Some fast food is narstier than others, but it's all wretched, really.

Your refined palate simply

Your refined palate simply cannot appreciate the majesty of, say, a chicken bacon guacamole from Quiznos.


(First Bryan, congratulations on the new site. Second, you wanted a blog, you get blog style comments. Deal with it.)

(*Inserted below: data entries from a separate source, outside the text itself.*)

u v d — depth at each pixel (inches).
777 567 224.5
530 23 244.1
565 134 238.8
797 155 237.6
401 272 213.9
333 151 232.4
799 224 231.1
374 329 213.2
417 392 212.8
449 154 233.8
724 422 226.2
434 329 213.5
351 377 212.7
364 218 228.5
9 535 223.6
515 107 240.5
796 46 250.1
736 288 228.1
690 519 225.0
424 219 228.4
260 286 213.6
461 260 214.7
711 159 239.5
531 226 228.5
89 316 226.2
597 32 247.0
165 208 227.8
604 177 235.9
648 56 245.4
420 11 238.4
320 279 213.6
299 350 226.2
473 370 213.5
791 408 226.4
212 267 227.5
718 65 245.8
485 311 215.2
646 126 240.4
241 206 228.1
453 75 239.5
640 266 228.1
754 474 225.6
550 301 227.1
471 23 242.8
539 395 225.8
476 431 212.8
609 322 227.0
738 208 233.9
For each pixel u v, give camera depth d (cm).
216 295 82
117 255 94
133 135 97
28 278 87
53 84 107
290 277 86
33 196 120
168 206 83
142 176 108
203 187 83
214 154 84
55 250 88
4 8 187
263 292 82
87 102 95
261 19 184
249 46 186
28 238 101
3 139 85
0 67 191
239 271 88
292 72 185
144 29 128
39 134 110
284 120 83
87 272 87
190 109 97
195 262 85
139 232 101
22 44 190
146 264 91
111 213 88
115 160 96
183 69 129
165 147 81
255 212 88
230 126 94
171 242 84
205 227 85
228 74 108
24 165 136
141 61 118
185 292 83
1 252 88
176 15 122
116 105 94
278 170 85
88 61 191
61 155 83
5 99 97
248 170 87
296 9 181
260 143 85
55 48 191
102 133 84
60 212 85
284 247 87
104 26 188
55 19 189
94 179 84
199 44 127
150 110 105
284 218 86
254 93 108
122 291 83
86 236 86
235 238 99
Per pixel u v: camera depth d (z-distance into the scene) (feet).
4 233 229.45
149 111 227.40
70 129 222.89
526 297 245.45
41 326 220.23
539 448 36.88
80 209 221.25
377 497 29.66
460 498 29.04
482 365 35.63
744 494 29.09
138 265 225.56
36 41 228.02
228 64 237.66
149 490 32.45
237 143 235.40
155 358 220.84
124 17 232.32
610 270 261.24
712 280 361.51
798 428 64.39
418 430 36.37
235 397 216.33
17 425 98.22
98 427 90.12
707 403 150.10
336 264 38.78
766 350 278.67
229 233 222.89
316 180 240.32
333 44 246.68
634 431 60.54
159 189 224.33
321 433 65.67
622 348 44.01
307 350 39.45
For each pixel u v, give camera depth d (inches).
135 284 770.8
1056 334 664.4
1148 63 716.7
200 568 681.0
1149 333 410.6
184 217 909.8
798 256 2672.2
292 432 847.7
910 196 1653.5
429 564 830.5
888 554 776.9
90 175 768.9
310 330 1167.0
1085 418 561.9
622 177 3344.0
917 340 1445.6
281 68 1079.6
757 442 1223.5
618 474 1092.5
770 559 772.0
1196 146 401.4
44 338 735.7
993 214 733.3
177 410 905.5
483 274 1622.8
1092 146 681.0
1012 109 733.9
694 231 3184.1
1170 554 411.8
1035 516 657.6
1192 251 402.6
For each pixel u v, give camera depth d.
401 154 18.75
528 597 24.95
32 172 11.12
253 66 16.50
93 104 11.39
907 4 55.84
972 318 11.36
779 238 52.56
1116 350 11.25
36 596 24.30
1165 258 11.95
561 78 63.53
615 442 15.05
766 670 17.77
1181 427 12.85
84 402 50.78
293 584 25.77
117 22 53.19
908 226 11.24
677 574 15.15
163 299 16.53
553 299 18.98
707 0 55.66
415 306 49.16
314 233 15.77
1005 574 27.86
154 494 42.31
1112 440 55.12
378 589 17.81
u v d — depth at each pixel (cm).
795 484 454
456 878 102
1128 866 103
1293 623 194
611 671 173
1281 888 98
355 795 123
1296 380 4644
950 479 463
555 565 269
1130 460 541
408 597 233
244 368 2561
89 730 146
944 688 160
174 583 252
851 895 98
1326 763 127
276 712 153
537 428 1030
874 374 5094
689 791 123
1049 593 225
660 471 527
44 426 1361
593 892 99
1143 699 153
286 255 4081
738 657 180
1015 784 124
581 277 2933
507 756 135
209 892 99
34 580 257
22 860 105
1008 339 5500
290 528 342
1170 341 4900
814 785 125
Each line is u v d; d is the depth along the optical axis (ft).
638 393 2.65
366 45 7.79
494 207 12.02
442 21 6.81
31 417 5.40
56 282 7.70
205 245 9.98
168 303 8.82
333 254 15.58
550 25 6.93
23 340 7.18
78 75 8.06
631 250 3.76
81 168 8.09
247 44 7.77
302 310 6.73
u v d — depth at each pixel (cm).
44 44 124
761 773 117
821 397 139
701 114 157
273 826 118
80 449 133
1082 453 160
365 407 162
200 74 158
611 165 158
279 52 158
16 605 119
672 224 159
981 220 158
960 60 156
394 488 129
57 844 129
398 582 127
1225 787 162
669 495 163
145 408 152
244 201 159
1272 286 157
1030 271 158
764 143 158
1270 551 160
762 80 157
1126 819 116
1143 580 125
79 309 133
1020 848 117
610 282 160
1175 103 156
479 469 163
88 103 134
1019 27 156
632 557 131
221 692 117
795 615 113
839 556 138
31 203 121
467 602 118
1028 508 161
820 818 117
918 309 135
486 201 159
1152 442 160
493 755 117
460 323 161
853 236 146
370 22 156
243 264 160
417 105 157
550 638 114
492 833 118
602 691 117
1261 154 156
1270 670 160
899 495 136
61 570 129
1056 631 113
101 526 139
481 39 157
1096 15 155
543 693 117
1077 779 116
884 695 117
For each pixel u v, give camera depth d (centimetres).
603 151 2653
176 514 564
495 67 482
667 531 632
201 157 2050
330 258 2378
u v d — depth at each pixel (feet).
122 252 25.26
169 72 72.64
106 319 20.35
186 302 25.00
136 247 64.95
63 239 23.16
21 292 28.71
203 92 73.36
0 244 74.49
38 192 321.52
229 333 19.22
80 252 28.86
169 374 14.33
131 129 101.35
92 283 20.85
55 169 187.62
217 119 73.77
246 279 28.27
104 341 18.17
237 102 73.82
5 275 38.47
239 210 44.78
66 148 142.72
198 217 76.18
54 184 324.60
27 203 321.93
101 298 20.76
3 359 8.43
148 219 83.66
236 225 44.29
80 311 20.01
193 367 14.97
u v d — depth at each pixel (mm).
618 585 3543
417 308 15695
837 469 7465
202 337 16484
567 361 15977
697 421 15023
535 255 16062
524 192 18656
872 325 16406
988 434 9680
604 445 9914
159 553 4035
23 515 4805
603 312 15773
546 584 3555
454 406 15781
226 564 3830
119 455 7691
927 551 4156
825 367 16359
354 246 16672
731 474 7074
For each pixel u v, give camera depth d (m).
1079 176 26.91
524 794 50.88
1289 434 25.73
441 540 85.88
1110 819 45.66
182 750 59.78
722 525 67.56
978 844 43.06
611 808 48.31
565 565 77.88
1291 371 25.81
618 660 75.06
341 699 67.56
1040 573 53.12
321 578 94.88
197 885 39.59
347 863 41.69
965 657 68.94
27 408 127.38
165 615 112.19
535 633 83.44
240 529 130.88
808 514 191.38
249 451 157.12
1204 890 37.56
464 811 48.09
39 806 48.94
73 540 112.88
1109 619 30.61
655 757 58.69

Minneapolis foodhole discussion from the man who brought you the Mormon/Ninja window cling.

Hot pickles

I love McDonalds' pickles. In fact, the various McDonald's condiment combinations may be what I miss most in my life of vegetarianism. Mmm, special sauce. I mean, technically I could eat the fixings, but I think I've run through all the guys in town who will let me sit next to them in the restaurant and lick their...
You know, I thought I could play the role of the inappropriately innuendo-riffic female commenter here, since every blog needs one, but I just can't do it. Sorry to subvert the paradigm.

Mickey Sleaze

Why can't you eat McDonald's if you're a vegetarian?  It's not like they use actual meat. >.>

Vegetarian who eats at McDonald's.

Double cheeseburger, no meat, leaf lettuce and tomato. It has all the tastes of the cheeseburger, with no meat. I mean, come on, it's not like you can taste the soggy cardboard "meat" anyway. 

I'm not sure anything makes

I'm not sure anything makes me more convinced that the world is not accommodating to vegetarians (and by extension, makes me glad not to be one) than "solutions" like a McDonalds condiment sandwich.  (We will specifically except Five Guys who manage to make their meatless cheeseburger into a pretty good grilled cheese.)

Ah, the Big Mac, how do I

Ah, the Big Mac, how do I love thee? From thine two all-beef patties to thine triple-decker sesame-seed bun, that's how. Add a slice of tomato to this baby, and you've got the best fast-food burger in the universe. Period.
And I think you did a pretty good job on the innuendo. certainly got my pickle in an uproar. :)


Hey there Bryan. I have been reading YAD since the election last year. I find your commentary funny and insightful. That being said, I look forward to having more of your material to read.
~The Illustrious Mr. Lobster

It's congratuLations

Also, that was really an illuminating comment there, Mr. Lobster. Looking forward to more!

Nineteen hours before I have

Nineteen hours before I have to kindly ask someone not to be a douchebag in the comments. That's not bad.

Curiousity killed

Well, I was wondering what that Roastburger would taste like, and this told me all I needed to know. Thanks for taking one for the team, you're the best!